Rep. Ilhan Omar has repeated an idea of defunding the U.S. Department of Defense.
Omar retweeted a call to defund the DOD on Tuesday, after it was originally tweeted by Missouri congressional candidate Cori Bush.
“If you’re having a bad day, just think of all the social services we’re going to fund after we defund the Pentagon,” Bush tweeted on Tuesday.
In July, Omar had released a statement criticizing the House of Representatives’ vote on the National Defense Authorization Act.
“Now is not the time to spend another $740 billion on a defense budget while thousands of Minnesotans are unable to make ends meet. Congress must focus on the urgent needs of the American people such as prioritizing healthcare, food access, and housing instead of diverting tax dollars to fund wasteful Pentagon spending,” Omar said.
Omar’s statement included only a broad criticism of DOD spending, and did not indicate whether the congresswoman opposes the entire budget or part of it.
“I refuse to tell Minnesotans that I greenlit billions of dollars in Pentagon waste while they are suffering,” Omar added.
In 2019, Omar claimed that 57 percent of U.S. spending is on defense. Her claim was fact-checked by Politifact, who pointed out that defense spending comprises just 15 percent of the U.S. budget. Even among discretionary spending, less than 50 percent goes to defense spending.
The call to defund the DOD comes as progressives have made similar calls to defund police departments and reallocate funding into social services and other police alternatives.
Omar herself has called for the dismantlement of the Minneapolis Police Department — her own district’s law enforcement — after the killing of black man George Floyd in the custody of the city’s police officers.
“You can’t really reform a department that is rotten to the root. What you can do is rebuild,” Omar said on CNN’s “State of the Union” in June.
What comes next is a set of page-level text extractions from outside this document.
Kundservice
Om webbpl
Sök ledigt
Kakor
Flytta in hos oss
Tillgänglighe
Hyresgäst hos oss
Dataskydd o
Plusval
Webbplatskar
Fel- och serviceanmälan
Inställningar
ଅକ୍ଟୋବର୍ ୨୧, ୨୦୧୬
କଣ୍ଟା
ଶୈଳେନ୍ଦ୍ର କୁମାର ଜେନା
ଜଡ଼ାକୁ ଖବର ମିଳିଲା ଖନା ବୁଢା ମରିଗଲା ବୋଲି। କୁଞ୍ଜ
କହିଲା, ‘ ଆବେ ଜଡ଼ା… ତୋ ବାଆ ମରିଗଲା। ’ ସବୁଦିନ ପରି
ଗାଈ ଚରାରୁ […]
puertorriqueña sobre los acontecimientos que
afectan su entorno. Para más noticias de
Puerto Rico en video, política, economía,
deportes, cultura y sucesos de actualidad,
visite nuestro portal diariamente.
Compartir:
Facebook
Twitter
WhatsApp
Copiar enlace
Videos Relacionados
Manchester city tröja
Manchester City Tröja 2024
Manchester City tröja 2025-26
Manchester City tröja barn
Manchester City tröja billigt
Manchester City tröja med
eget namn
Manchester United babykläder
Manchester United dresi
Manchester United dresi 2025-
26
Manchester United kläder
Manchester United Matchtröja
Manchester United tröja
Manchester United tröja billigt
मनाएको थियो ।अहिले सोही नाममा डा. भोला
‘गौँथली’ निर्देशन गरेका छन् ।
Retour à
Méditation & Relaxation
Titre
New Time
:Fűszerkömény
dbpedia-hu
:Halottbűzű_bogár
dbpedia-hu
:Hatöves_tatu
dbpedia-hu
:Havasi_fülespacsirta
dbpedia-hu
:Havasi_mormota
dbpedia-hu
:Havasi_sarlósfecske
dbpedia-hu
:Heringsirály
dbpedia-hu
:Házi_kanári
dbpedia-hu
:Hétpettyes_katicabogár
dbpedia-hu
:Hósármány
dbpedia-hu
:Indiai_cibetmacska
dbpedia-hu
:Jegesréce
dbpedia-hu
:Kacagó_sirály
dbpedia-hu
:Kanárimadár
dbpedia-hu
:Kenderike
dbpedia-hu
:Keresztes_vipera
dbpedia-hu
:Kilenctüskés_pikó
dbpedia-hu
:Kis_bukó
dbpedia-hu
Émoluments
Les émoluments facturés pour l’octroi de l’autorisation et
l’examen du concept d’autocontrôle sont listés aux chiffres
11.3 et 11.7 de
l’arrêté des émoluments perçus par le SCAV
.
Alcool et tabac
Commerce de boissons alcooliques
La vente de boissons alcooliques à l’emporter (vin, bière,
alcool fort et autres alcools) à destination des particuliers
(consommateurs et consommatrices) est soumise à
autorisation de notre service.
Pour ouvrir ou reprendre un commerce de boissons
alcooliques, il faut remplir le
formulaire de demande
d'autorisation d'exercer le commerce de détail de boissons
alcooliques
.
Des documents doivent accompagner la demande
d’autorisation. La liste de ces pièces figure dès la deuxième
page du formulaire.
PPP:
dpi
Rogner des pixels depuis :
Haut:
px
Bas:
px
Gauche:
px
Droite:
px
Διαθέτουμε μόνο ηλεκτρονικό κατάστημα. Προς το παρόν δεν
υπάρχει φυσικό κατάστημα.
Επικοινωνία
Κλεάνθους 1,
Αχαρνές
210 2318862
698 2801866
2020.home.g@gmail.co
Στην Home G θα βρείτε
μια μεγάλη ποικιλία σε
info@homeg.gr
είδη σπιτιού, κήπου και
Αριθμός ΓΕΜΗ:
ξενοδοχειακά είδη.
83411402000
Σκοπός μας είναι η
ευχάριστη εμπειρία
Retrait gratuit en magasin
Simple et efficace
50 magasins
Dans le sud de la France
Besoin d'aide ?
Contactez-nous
“You can’t really reform a department that is rotten to the root. What you can do is rebuild,” Rep. Ilhan Omar explains her calls to defund the police departments. “No one is saying crimes will not be investigated.” #CNNSOTU pic.twitter.com/t3q10iJv3C
— State of the Union (@CNNSotu) June 14, 2020
“And so this is our opportunity, you know, as a city to come together and have the conversation of what public safety looks like, who enforces the most dangerous crimes that take place in our community,” she added. “And just like San Francisco did, right now, they’re moving toward a process where there is a separation of the kind of crimes that solicit the help of, you know, officers and the kind of crimes that we should have someone else respond to.”